■ SET PROBLEM ■
Format the lines of all the items below as one JSON list of strings, one string per line, leaving out any blank lines.

[Source data]
━━━━━━━━━━━━━━━━━━━━

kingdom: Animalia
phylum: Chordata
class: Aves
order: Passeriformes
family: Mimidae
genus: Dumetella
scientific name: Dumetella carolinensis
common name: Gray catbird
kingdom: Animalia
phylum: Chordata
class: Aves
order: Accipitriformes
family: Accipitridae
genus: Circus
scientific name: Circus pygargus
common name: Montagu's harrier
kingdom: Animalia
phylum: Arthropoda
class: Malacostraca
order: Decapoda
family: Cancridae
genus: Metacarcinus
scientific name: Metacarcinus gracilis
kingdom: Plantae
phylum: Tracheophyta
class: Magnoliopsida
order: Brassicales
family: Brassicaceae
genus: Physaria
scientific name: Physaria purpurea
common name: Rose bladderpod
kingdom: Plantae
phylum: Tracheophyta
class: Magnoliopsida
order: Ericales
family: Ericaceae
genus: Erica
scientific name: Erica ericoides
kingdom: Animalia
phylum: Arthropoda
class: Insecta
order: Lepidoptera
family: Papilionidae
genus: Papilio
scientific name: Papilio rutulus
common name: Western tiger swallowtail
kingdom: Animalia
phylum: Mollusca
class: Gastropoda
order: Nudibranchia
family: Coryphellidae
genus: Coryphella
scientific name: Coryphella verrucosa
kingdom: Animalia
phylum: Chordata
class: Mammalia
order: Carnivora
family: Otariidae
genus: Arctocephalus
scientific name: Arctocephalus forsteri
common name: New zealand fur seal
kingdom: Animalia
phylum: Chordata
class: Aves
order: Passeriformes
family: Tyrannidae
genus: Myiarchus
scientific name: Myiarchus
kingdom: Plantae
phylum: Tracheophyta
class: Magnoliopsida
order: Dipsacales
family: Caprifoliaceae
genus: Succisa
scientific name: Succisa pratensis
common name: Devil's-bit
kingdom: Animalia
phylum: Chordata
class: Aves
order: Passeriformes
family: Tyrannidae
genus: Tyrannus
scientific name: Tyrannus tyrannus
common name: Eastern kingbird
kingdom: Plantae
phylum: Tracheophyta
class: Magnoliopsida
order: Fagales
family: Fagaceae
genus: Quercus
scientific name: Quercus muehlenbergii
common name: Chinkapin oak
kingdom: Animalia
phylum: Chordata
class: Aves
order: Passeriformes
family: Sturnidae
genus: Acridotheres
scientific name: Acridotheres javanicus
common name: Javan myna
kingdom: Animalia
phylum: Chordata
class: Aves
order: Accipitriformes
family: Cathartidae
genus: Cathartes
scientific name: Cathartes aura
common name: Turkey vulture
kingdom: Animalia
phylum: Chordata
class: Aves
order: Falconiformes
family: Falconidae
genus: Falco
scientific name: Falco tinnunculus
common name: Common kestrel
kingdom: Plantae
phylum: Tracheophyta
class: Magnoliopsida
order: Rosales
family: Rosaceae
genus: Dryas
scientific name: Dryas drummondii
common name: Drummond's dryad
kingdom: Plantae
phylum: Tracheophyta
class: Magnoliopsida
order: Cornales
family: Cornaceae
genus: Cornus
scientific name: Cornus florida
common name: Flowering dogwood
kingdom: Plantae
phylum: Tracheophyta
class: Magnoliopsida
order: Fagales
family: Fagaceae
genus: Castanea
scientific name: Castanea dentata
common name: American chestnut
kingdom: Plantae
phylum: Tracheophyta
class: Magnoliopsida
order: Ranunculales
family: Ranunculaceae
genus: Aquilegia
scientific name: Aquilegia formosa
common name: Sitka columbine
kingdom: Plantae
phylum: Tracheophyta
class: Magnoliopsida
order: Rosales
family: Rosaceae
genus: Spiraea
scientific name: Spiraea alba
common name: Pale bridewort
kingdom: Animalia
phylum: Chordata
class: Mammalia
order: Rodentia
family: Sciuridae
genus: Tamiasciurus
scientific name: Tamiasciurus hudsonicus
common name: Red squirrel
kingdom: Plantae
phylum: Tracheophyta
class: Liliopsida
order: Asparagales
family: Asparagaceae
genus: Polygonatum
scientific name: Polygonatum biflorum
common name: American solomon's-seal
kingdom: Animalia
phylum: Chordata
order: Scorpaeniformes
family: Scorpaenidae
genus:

━━━━━━━━━━━━━━━━━━━━

■ COMPLETE ANSWER ■
[
  "kingdom: Animalia",
  "phylum: Chordata",
  "class: Aves",
  "order: Passeriformes",
  "family: Mimidae",
  "genus: Dumetella",
  "scientific name: Dumetella carolinensis",
  "common name: Gray catbird",
  "kingdom: Animalia",
  "phylum: Chordata",
  "class: Aves",
  "order: Accipitriformes",
  "family: Accipitridae",
  "genus: Circus",
  "scientific name: Circus pygargus",
  "common name: Montagu's harrier",
  "kingdom: Animalia",
  "phylum: Arthropoda",
  "class: Malacostraca",
  "order: Decapoda",
  "family: Cancridae",
  "genus: Metacarcinus",
  "scientific name: Metacarcinus gracilis",
  "kingdom: Plantae",
  "phylum: Tracheophyta",
  "class: Magnoliopsida",
  "order: Brassicales",
  "family: Brassicaceae",
  "genus: Physaria",
  "scientific name: Physaria purpurea",
  "common name: Rose bladderpod",
  "kingdom: Plantae",
  "phylum: Tracheophyta",
  "class: Magnoliopsida",
  "order: Ericales",
  "family: Ericaceae",
  "genus: Erica",
  "scientific name: Erica ericoides",
  "kingdom: Animalia",
  "phylum: Arthropoda",
  "class: Insecta",
  "order: Lepidoptera",
  "family: Papilionidae",
  "genus: Papilio",
  "scientific name: Papilio rutulus",
  "common name: Western tiger swallowtail",
  "kingdom: Animalia",
  "phylum: Mollusca",
  "class: Gastropoda",
  "order: Nudibranchia",
  "family: Coryphellidae",
  "genus: Coryphella",
  "scientific name: Coryphella verrucosa",
  "kingdom: Animalia",
  "phylum: Chordata",
  "class: Mammalia",
  "order: Carnivora",
  "family: Otariidae",
  "genus: Arctocephalus",
  "scientific name: Arctocephalus forsteri",
  "common name: New zealand fur seal",
  "kingdom: Animalia",
  "phylum: Chordata",
  "class: Aves",
  "order: Passeriformes",
  "family: Tyrannidae",
  "genus: Myiarchus",
  "scientific name: Myiarchus",
  "kingdom: Plantae",
  "phylum: Tracheophyta",
  "class: Magnoliopsida",
  "order: Dipsacales",
  "family: Caprifoliaceae",
  "genus: Succisa",
  "scientific name: Succisa pratensis",
  "common name: Devil's-bit",
  "kingdom: Animalia",
  "phylum: Chordata",
  "class: Aves",
  "order: Passeriformes",
  "family: Tyrannidae",
  "genus: Tyrannus",
  "scientific name: Tyrannus tyrannus",
  "common name: Eastern kingbird",
  "kingdom: Plantae",
  "phylum: Tracheophyta",
  "class: Magnoliopsida",
  "order: Fagales",
  "family: Fagaceae",
  "genus: Quercus",
  "scientific name: Quercus muehlenbergii",
  "common name: Chinkapin oak",
  "kingdom: Animalia",
  "phylum: Chordata",
  "class: Aves",
  "order: Passeriformes",
  "family: Sturnidae",
  "genus: Acridotheres",
  "scientific name: Acridotheres javanicus",
  "common name: Javan myna",
  "kingdom: Animalia",
  "phylum: Chordata",
  "class: Aves",
  "order: Accipitriformes",
  "family: Cathartidae",
  "genus: Cathartes",
  "scientific name: Cathartes aura",
  "common name: Turkey vulture",
  "kingdom: Animalia",
  "phylum: Chordata",
  "class: Aves",
  "order: Falconiformes",
  "family: Falconidae",
  "genus: Falco",
  "scientific name: Falco tinnunculus",
  "common name: Common kestrel",
  "kingdom: Plantae",
  "phylum: Tracheophyta",
  "class: Magnoliopsida",
  "order: Rosales",
  "family: Rosaceae",
  "genus: Dryas",
  "scientific name: Dryas drummondii",
  "common name: Drummond's dryad",
  "kingdom: Plantae",
  "phylum: Tracheophyta",
  "class: Magnoliopsida",
  "order: Cornales",
  "family: Cornaceae",
  "genus: Cornus",
  "scientific name: Cornus florida",
  "common name: Flowering dogwood",
  "kingdom: Plantae",
  "phylum: Tracheophyta",
  "class: Magnoliopsida",
  "order: Fagales",
  "family: Fagaceae",
  "genus: Castanea",
  "scientific name: Castanea dentata",
  "common name: American chestnut",
  "kingdom: Plantae",
  "phylum: Tracheophyta",
  "class: Magnoliopsida",
  "order: Ranunculales",
  "family: Ranunculaceae",
  "genus: Aquilegia",
  "scientific name: Aquilegia formosa",
  "common name: Sitka columbine",
  "kingdom: Plantae",
  "phylum: Tracheophyta",
  "class: Magnoliopsida",
  "order: Rosales",
  "family: Rosaceae",
  "genus: Spiraea",
  "scientific name: Spiraea alba",
  "common name: Pale bridewort",
  "kingdom: Animalia",
  "phylum: Chordata",
  "class: Mammalia",
  "order: Rodentia",
  "family: Sciuridae",
  "genus: Tamiasciurus",
  "scientific name: Tamiasciurus hudsonicus",
  "common name: Red squirrel",
  "kingdom: Plantae",
  "phylum: Tracheophyta",
  "class: Liliopsida",
  "order: Asparagales",
  "family: Asparagaceae",
  "genus: Polygonatum",
  "scientific name: Polygonatum biflorum",
  "common name: American solomon's-seal",
  "kingdom: Animalia",
  "phylum: Chordata",
  "order: Scorpaeniformes",
  "family: Scorpaenidae",
  "genus:"
]